## Problem description
Look below for the line containing "number of rows"; from there, print each line exactly up to and including the line containing "masking | | |", and stop.

Stored items from a collection:

━━━━━━━━━━━━━━━━━━━━━━━━━━━━━━

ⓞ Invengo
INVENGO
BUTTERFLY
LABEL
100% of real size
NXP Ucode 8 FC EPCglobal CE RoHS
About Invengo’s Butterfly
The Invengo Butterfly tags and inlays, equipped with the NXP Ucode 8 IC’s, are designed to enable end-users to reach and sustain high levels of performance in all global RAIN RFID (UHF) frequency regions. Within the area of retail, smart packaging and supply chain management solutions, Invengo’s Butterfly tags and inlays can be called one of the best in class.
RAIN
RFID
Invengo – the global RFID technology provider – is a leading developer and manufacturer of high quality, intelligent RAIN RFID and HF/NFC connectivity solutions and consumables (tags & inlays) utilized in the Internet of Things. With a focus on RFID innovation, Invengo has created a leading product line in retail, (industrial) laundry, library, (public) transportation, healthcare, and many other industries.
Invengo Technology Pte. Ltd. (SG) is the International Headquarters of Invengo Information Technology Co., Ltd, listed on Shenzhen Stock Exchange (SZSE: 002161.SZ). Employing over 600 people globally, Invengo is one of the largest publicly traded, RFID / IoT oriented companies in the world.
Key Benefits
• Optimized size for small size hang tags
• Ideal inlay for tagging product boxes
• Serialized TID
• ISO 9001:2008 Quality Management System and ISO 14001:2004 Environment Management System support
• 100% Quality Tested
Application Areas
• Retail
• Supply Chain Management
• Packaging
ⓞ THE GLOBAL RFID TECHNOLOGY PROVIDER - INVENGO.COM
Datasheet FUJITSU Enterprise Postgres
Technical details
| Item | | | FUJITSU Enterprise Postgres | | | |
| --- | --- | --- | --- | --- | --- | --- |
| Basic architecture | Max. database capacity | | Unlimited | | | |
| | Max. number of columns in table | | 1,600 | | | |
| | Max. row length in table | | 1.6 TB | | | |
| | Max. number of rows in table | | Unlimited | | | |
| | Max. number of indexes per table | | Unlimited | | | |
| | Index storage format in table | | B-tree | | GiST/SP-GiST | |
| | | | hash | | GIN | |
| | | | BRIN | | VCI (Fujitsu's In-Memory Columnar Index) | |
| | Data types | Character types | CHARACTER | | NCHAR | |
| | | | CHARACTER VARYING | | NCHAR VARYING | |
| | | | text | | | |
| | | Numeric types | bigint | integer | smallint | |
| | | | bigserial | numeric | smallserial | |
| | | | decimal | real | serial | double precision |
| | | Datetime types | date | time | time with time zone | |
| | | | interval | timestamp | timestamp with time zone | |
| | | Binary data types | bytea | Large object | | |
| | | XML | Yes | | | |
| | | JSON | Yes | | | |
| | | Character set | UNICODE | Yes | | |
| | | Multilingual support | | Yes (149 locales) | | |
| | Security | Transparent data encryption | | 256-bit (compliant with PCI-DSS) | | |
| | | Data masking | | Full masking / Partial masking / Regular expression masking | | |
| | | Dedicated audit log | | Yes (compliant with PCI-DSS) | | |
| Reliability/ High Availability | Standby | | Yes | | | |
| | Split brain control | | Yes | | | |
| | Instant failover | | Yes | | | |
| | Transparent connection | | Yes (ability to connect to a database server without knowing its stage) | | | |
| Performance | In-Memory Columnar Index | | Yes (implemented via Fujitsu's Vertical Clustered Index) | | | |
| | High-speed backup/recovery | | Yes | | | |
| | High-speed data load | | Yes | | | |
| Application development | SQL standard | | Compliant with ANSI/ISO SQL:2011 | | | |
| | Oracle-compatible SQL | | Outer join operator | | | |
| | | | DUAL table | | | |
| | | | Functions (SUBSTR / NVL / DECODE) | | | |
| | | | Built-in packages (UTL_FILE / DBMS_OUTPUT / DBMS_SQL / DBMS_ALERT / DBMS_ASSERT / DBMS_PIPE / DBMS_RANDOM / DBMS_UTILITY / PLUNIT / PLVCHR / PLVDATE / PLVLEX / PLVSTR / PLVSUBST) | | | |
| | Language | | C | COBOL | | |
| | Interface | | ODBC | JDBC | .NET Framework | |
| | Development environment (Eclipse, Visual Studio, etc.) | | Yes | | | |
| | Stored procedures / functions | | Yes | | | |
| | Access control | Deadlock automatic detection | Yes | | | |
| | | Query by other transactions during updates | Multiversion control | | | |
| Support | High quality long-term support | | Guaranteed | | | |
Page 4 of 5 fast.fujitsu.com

━━━━━━━━━━━━━━━━━━━━━━━━━━━━━━

## Result
| | Max. number of rows in table | | Unlimited | | | |
| | Max. number of indexes per table | | Unlimited | | | |
| | Index storage format in table | | B-tree | | GiST/SP-GiST | |
| | | | hash | | GIN | |
| | | | BRIN | | VCI (Fujitsu's In-Memory Columnar Index) | |
| | Data types | Character types | CHARACTER | | NCHAR | |
| | | | CHARACTER VARYING | | NCHAR VARYING | |
| | | | text | | | |
| | | Numeric types | bigint | integer | smallint | |
| | | | bigserial | numeric | smallserial | |
| | | | decimal | real | serial | double precision |
| | | Datetime types | date | time | time with time zone | |
| | | | interval | timestamp | timestamp with time zone | |
| | | Binary data types | bytea | Large object | | |
| | | XML | Yes | | | |
| | | JSON | Yes | | | |
| | | Character set | UNICODE | Yes | | |
| | | Multilingual support | | Yes (149 locales) | | |
| | Security | Transparent data encryption | | 256-bit (compliant with PCI-DSS) | | |
| | | Data masking | | Full masking / Partial masking / Regular expression masking | | |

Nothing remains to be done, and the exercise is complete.